Documentation has to explain all of it: the software version, the domain size, the mesh resolution, the fire scenario parameters and where they came from, and the uncertainty inherent in the results. A study that presents only the outputs without showing its working will not satisfy a technically confident reviewer.

Projects in Canada Where CFD Modelling Is Commonly Used

Large open-plan spaces are the most common application: atriums, airport terminals, shopping centres, warehouses. The smoke management challenges in these spaces are significant, the geometry doesn't map cleanly onto prescriptive provisions, and the consequences of getting it wrong are serious.

Heritage buildings come up regularly, because compartmentalisation can't always be added without destroying historic fabric. Underground parking structures have ventilation challenges that CFD helps quantify. Mixed-use developments with unusual occupancy stacking often need modelling to demonstrate that egress provisions are adequate across all occupancies simultaneously.
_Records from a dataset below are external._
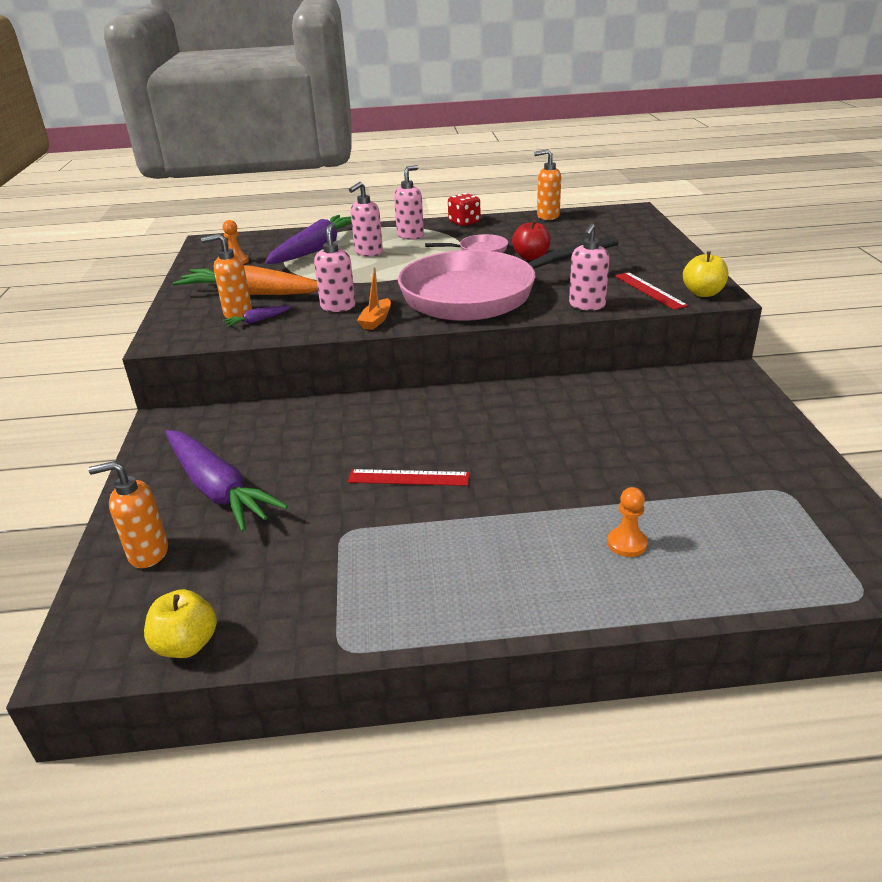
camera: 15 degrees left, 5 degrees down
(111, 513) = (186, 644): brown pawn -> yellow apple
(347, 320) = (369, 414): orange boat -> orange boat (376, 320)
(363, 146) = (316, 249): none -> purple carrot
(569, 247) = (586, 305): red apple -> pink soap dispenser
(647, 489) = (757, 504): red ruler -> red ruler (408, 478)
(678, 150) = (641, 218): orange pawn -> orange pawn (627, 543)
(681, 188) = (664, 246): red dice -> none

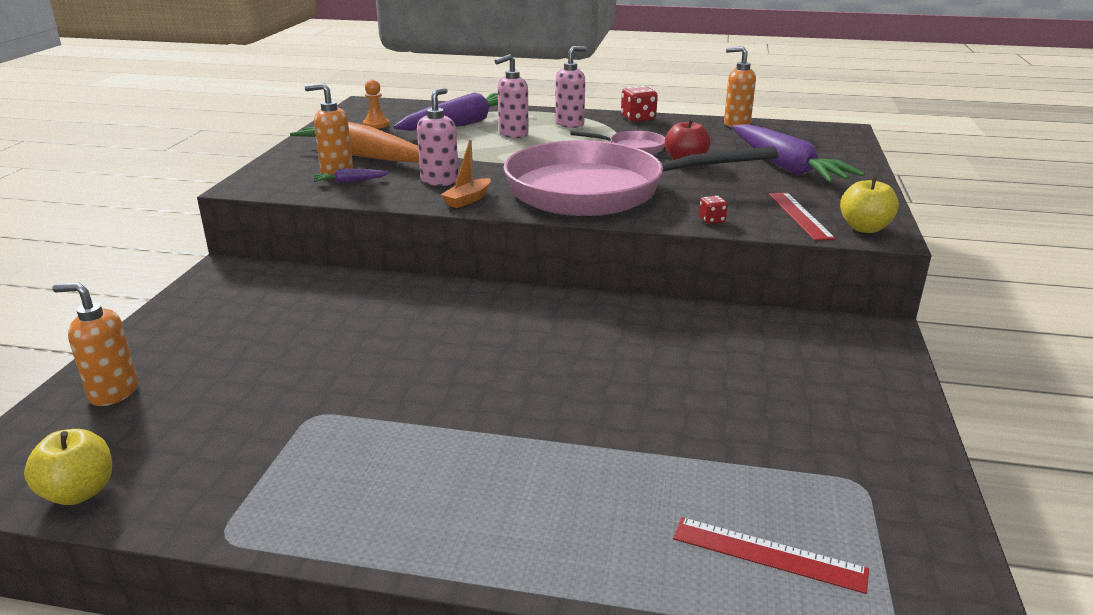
camera: 15 degrees right, 5 degrees down
(218, 489) = (224, 344): purple carrot -> purple carrot (786, 167)
(408, 478) = (421, 372): red ruler -> red ruler (768, 554)
(586, 305) = (712, 220): pink soap dispenser -> red dice
(627, 543) = (617, 500): orange pawn -> none

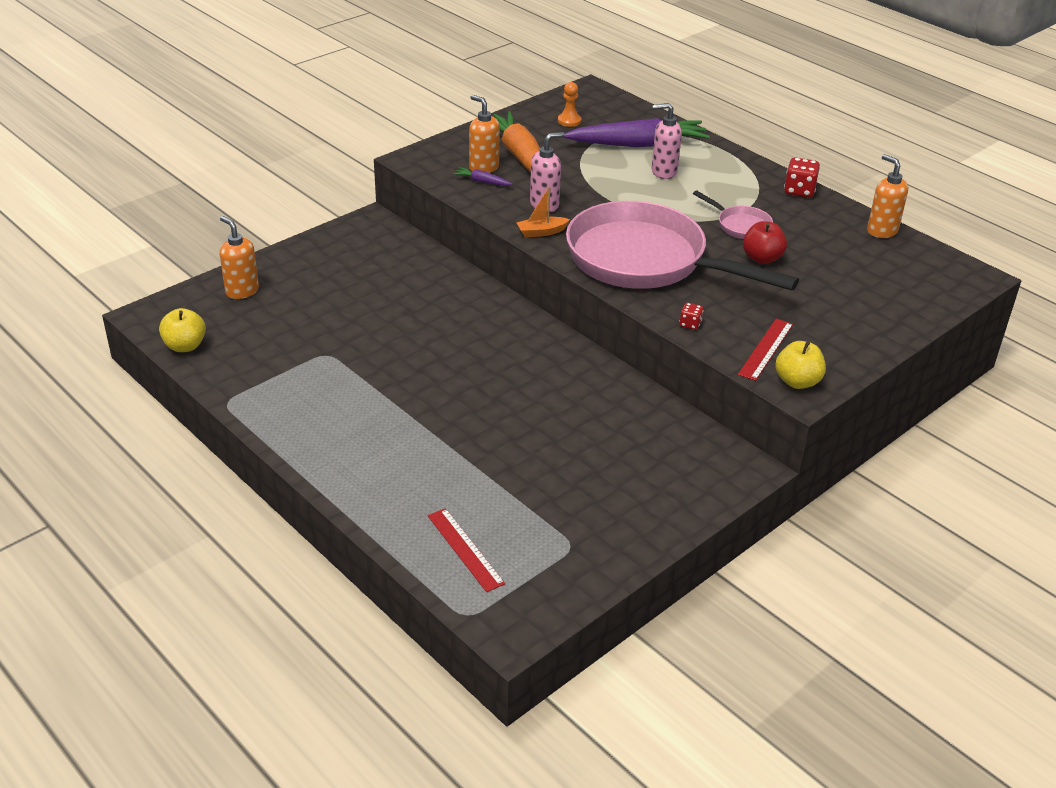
camera: 35 degrees right, 10 degrees up
(570, 124) = (728, 176): pink soap dispenser -> none
(786, 167) = (841, 298): purple carrot -> none

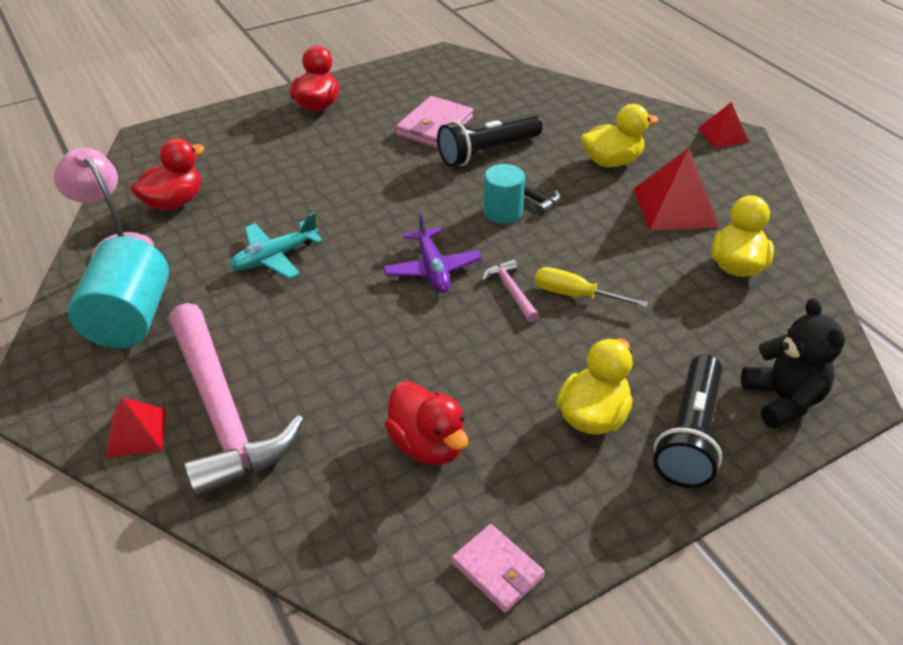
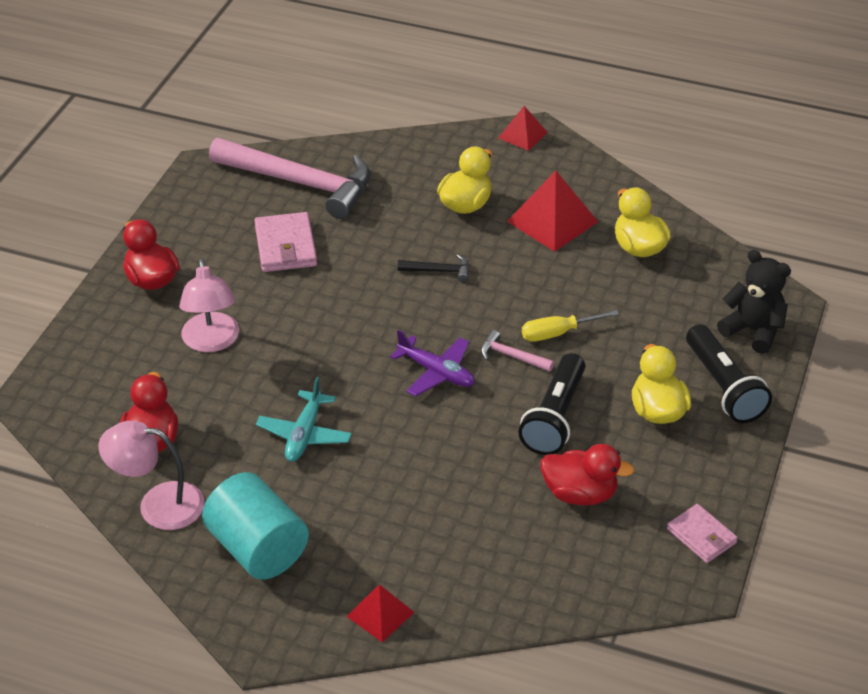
camera: 40 degrees left, 0 degrees up
(223, 413) = (422, 563): pink hammer -> pink hammer (301, 183)
(301, 161) = (211, 342): none -> pink lamp
(487, 152) = (359, 248): black flashlight -> black flashlight (555, 417)
(497, 570) = (701, 536): pink wallet -> pink wallet turned 45 degrees clockwise
(502, 212) = (433, 295): turquoise cylinder -> none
What these projects share is that the prescriptive code doesn't give a clear path forward, and engineering analysis is the only way to show the building is safe.

Our CFD Modelling Work

Our fire protection engineers have carried out CFD studies on projects across Canada, using FDS and associated post-processing tools. We've worked alongside design teams, AHJs, and peer reviewers to develop performance-based SBC 201 submissions that are technically rigorous and clearly documented.

We put particular effort into scenario selection and input justification, because those are the parts that get challenged. And we write the reports so that an architect, a developer, or a building official can follow the argument - not just another fire engineer.

Conclusion

 SBC 201's performance-based path still requires demonstrating equivalency to the prescriptive level of safety. A simulation alone doesn't do that -- it's one part of a wider engineering argument that has to address life safety objectives, system reliability, and uncertainty. The modelling provides evidence; the engineer interprets it and makes the case. To find out more about how we deliver this work, see our CFD fire modelling service page.

FAQs

How accurate is FDS?

FDS has been validated against a substantial body of experimental data and is widely accepted by regulators in Canada and internationally. Accuracy depends heavily on input quality -- the fire growth curve and ventilation conditions matter most. Engineers working to accepted practice use conservative assumptions and run sensitivity analyses to account for what's uncertain.

How long does a study take?

For a mid-complexity project, four to eight weeks is a reasonable range, covering scenario development, simulation runs, post-processing, and the report. Projects with more fire scenarios, iterative design changes, or peer review requirements take longer.

Does having a sprinkler system mean we don't need CFD?

Not necessarily. Sprinklers change fire development significantly, and FDS can model their activation and effect. Whether CFD is needed depends on the compliance path and the design challenges specific to your project. If you're taking a performance-based approach under SBC 201, you probably need modelling of some kind -- but a consultant can give you a clearer answer once they understand the project.